Batch failure rates drop where granular control exists over not only the primary synthesis path but also waste streams, environmental emissions, and raw material approval. In the long term, these investments offset initial costs through fewer customer claims and a stronger reputation for consistent product quality.
Environmental impact comes up in nearly every customer question-and-answer session, as sustainability becomes core to pharmaceutical procurement. Over recent years, we have migrated to energy-reduced processes, solvent recycling, and lower-waste crystallization steps. Capturing nitric acid and solvent emissions at the source, then reprocessing them internally, allows us to both meet legal targets and reduce on-site hazards. Environmental audits now form a standard part of vendor qualification in many countries—even among veterinary or generic clients.

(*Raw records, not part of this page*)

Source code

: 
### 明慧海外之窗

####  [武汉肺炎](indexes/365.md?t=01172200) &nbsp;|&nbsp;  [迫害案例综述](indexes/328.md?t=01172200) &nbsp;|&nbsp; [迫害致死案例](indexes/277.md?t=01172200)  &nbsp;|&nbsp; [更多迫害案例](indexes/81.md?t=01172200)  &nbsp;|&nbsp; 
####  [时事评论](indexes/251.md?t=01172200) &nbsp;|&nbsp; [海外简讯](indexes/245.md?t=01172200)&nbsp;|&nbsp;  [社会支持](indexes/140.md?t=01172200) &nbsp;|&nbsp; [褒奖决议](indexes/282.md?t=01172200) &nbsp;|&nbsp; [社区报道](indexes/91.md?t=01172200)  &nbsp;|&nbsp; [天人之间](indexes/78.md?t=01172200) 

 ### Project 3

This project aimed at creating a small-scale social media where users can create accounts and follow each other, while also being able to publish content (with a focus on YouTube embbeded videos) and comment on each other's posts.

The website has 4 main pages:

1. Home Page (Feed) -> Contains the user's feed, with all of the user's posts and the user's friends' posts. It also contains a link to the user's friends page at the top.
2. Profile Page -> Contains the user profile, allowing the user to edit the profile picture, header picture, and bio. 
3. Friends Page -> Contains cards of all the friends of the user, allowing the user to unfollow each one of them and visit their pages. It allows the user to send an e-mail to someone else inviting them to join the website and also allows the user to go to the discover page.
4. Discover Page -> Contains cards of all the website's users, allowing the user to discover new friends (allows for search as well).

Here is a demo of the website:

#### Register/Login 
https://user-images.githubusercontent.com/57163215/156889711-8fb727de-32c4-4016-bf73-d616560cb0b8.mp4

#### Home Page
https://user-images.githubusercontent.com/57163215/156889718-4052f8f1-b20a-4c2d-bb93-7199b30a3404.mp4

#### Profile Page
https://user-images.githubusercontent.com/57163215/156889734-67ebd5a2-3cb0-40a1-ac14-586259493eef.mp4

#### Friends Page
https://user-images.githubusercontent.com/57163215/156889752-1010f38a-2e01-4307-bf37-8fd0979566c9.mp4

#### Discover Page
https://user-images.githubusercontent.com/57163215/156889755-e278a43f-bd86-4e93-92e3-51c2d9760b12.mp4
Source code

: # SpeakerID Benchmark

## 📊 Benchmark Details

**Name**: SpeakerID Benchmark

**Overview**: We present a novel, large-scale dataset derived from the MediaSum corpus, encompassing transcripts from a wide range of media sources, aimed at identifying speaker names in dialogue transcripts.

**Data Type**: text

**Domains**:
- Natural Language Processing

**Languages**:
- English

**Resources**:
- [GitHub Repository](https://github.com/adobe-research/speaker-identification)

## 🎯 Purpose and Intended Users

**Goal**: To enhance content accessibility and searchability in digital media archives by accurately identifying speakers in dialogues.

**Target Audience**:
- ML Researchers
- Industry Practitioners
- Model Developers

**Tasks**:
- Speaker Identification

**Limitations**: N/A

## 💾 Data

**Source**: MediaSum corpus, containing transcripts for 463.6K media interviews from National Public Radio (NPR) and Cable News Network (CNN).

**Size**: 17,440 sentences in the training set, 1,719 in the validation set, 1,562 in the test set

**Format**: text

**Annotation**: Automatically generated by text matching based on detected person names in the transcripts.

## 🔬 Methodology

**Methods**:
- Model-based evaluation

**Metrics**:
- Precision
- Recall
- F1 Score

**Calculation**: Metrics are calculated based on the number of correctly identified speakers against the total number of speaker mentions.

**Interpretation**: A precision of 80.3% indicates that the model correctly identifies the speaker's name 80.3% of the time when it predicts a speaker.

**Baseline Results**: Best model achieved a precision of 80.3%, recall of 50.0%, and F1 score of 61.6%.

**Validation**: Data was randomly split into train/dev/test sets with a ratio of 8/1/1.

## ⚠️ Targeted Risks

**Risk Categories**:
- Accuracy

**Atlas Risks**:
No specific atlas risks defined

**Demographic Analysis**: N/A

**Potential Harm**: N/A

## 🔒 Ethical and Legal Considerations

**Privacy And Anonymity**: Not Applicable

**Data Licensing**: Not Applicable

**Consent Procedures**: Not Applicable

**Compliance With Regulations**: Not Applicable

We have modified waste treatment strategies and invested in on-site remediation, integrating energy-efficient scrubbers and thermal oxidizers. Chemistry that delivers a margin in process yield while minimizing off-gas and effluent outflow allows us to balance business performance and regulatory certainty. Internal targets for emissions and waste guide our batch scheduling as much as market demand or raw material availability. Sharing environmental performance results has become a regular expectation from customers and business partners alike, driving a continual cycle of improvement long after an audit ends.
As the application landscape for Metronidazole evolves, so does our manufacturing philosophy. Investment in automation, data analytics, and operator education underpins our ability to meet rising expectations. New requirements on trace nitrosamines and solvent residues have driven significant upgrades to our plant and staff training. Instead of retrofitting old solutions, we build flexibility into new lines, ready to pivot as the pharmaceutical and veterinary sectors request new grades, new delivery forms, or new quality metrics.
Our facility design now includes modular expansions for continuous processing and real-time QC releases. Fast track product changeovers and reduced downtime between campaigns support global clients who need agile, predictable supply. We have grown accustomed to working with customers who require rapid sample shipments for pre-market evaluation, or pilot batches for clinical trial supply. This type of direct collaboration, forged from years of feedback, helps create a tighter loop between the floor chemist and the product developer.
Daily, we operate among production lines, not from behind office desks or in trading centers. We see powder color, test HPLC curves, spot-check moisture and filtration flow, and respond quickly to anything that shows deviation from the standard. We take pride in fixing problems ourselves—without waiting for outside consultants—to keep quality and supply reliable for every client who depends upon us.
Direct manufacturing means no gaps in supply chain knowledge and no uncertainty about who stands behind the bag or drum. Our partners value having direct answers, direct solutions, and direct accountability. From process chemists to logistics staff, the message remains the same: real Metronidazole quality starts in our hands and reaches yours with knowledge, experience, and a willingness to improve. In an industry where standards never stand still, turning challenges into improvements keeps every kilogram meeting the world’s rising expectations.